The car had crossed the river and was plunging down into the hellish place of multistoried brick buildings, full of the cheap and mournful light.
She pondered, shook her head.
“Look, why were you with Gregory and this Rebbe?”
“Gregory went to him to find out the meaning of the words Esther spoke. The Rebbe knew. The Rebbe had the bones. Gregory has the bones now. I am called the Servant of the Bones. The Rebbe sold the bones to Gregory on the promise that he would never speak to his brother Nathan again, or come near the court, or expose them as connected to Gregory’s childhood or his church.”
“Good God!” she said. She was scrutinizing me harshly.
“Look, the Rebbe never called me to come forth. The Rebbe wanted no part of me. But he had had custody of the bones all his life from his father, from years in Poland at the end of the last century. I gathered this from listening to them. I had been asleep in the bones!”
She was speechless. “You obviously believe what you’re saying,” she said. “You believe it.”
“You talk,” I said, “about Esther and Nathan—”
“Esther came home and had this fight with Gregory, screaming at him that if he had kindred across the bridge he should acknowledge them, that the love of his brother was a real thing. I heard this. I didn’t pay any attention. She came in and talked to me about it. I said if they were Hasidim they’d recited Kaddish for him long ago. I was so sick. I was drugged. Gregory was furious with her. But they had their fights, you know. But he…he has something to do with her dying, I know it! That necklace. She would never have worn the necklace in midday.”
“Why?”
“Very simple reason. Esther was brought up in the best schools, and made her debut as a girl. Diamonds are for after six o’clock. Esther would have never worn a diamond necklace on Fifth Avenue at high noon. It wouldn’t have been proper. But why did he hurt her? Why? Could it have been over this family? No, I don’t understand it. And he weaves in the diamonds, why? Why bring up the necklace in the middle of all this!”
“Keep telling me these things. I’m seeing the pattern. Ships, planes, a past that is a secret as much for Gregory as for the innocent Hasidim. I see something…but it’s not clear.” She stared at me.
“Talk,” I said. “You talk. You trust in me. You know I’m your guardian, I’m for your good. I love you and I love your daughter because you’re good and you’re just and people have done cruelty to you. I don’t like cruelty. It makes me edgy and wanting to hurt…”

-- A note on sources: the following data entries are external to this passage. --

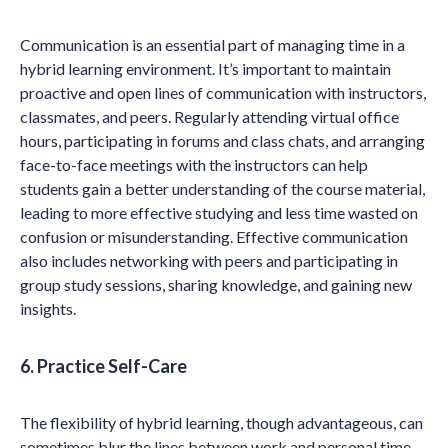
Communication is an essential part of managing time in a
hybrid learning environment. It’s important to maintain
proactive and open lines of communication with instructors,
classmates, and peers. Regularly attending virtual office
hours, participating in forums and class chats, and arranging
face-to-face meetings with the instructors can help
students gain a better understanding of the course material,
leading to more effective studying and less time wasted on
confusion or misunderstanding. Effective communication
also includes networking with peers and participating in
group study sessions, sharing knowledge, and gaining new
insights.
6. Practice Self-Care
The flexibility of hybrid learning, though advantageous, can
sometimes blur the lines between work and personal time,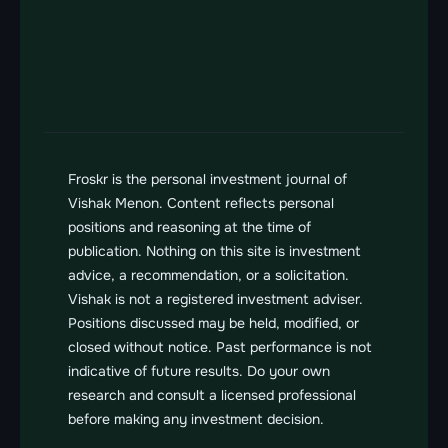
Contact us
Send us a message
vishak@froskr.com
Froskr is the personal investment journal of 
Vishak Menon. Content reflects personal 
positions and reasoning at the time of 
publication. Nothing on this site is investment 
advice, a recommendation, or a solicitation. 
Vishak is not a registered investment adviser. 
Positions discussed may be held, modified, or 
closed without notice. Past performance is not 
indicative of future results. Do your own 
research and consult a licensed professional 
before making any investment decision.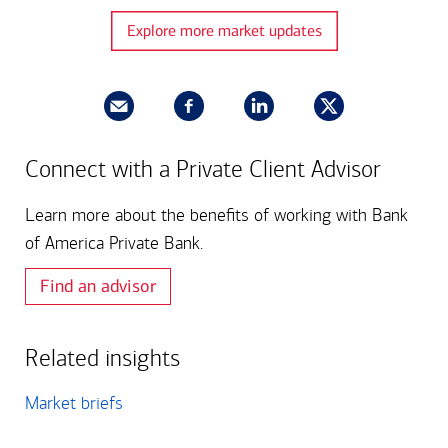
Explore more market updates
Connect with a Private Client Advisor
Learn more about the benefits of working with Bank
of America Private Bank.
Find an advisor
Related insights
Market briefs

This stunned her. But she believed it. Then she tried to speak and couldn’t. Her mind was flooded, and she began to tremble. I touched her face with comforting hands. I hoped they were warm and sweet to her.
“Let me alone now,” she begged kindly. But she put her hand on my arm, patting me, comforting me, and she let her body lean on my shoulder. She made a fist of her right hand.

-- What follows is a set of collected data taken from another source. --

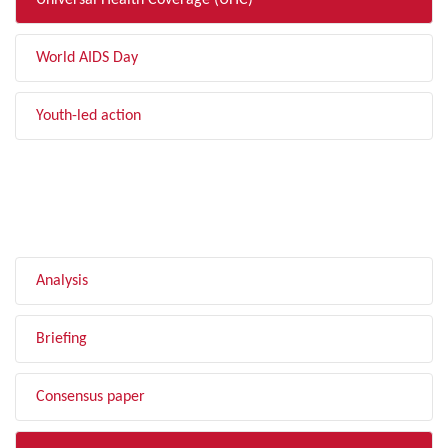
Universal Health Coverage (UHC)
World AIDS Day
Youth-led action
FILTER BY TYPE
Analysis
Briefing
Consensus paper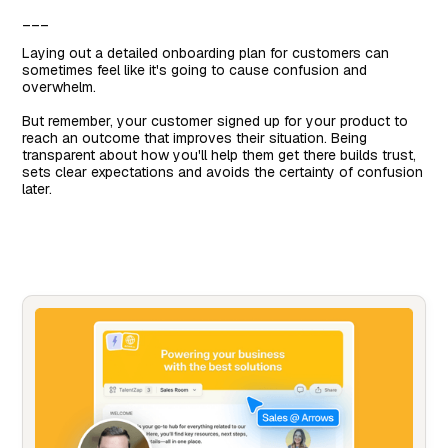
___
Laying out a detailed onboarding plan for customers can
sometimes feel like it's going to cause confusion and
overwhelm.
But remember, your customer signed up for your product to
reach an outcome that improves their situation. Being
transparent about how you'll help them get there builds trust,
sets clear expectations and avoids the certainty of confusion
later.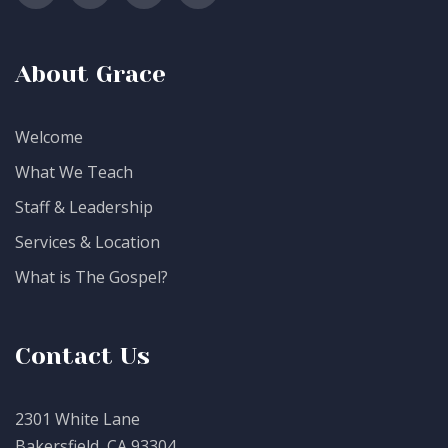
About Grace
Welcome
What We Teach
Staff & Leadership
Services & Location
What is The Gospel?
Contact Us
2301 White Lane
Bakersfield, CA 93304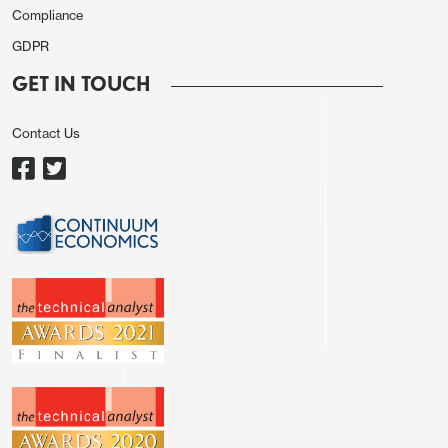
Compliance
GDPR
GET IN TOUCH
Contact Us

She curled up against me, and crossed her legs so that I could see her naked knee against mine, firm and fair beneath her hem. She gave a low moan and a terrible outcry of grief.
The car was slowing to a crawl.
We had come to a strange sprawling field full of evil fumes and planes, yes, planes. Planes now explained themselves to me in all their shuddering, keening glory, giant metal birds on tiny preposterous wheels, with wings laden with oil enough to bum the entire world in its fire. Planes flew. Planes crept. Planes lay about empty with gaping doors and ugly stairways leading into the night. Planes slept.

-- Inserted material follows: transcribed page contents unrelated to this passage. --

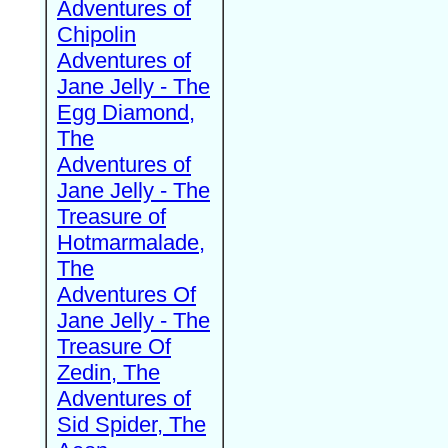
Adventures of
Chipolin
Adventures of
Jane Jelly - The
Egg Diamond,
The
Adventures of
Jane Jelly - The
Treasure of
Hotmarmalade,
The
Adventures Of
Jane Jelly - The
Treasure Of
Zedin, The
Adventures of
Sid Spider, The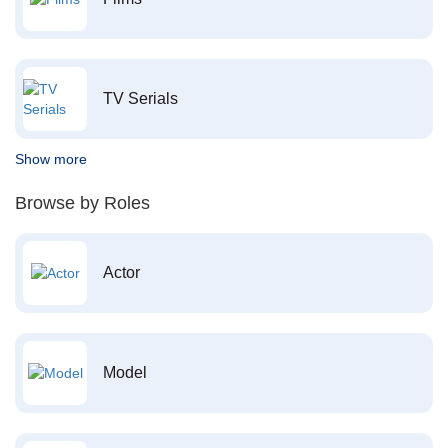
TV Serials
Show more
Browse by Roles
Actor
Model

“Come on,” she said. She clenched my hand. “Whatever you are, you and I are together in this. I believe you.”
“Well you should,” I whispered.
But I was dazed.
As we got out of the car, I knew only my thoughts, following her, hearing voices, paying no attention, looking up at the stars. The air was so full of smoke, it was like the smoke in war when everything is burning.
Amid deafening noise we approached the plane. She gave orders but I couldn’t hear her words; the wind just snatched them up. The stairs spilled down in one firm piece like the Ladder to Heaven, only it was merely the metal ladder into this plane.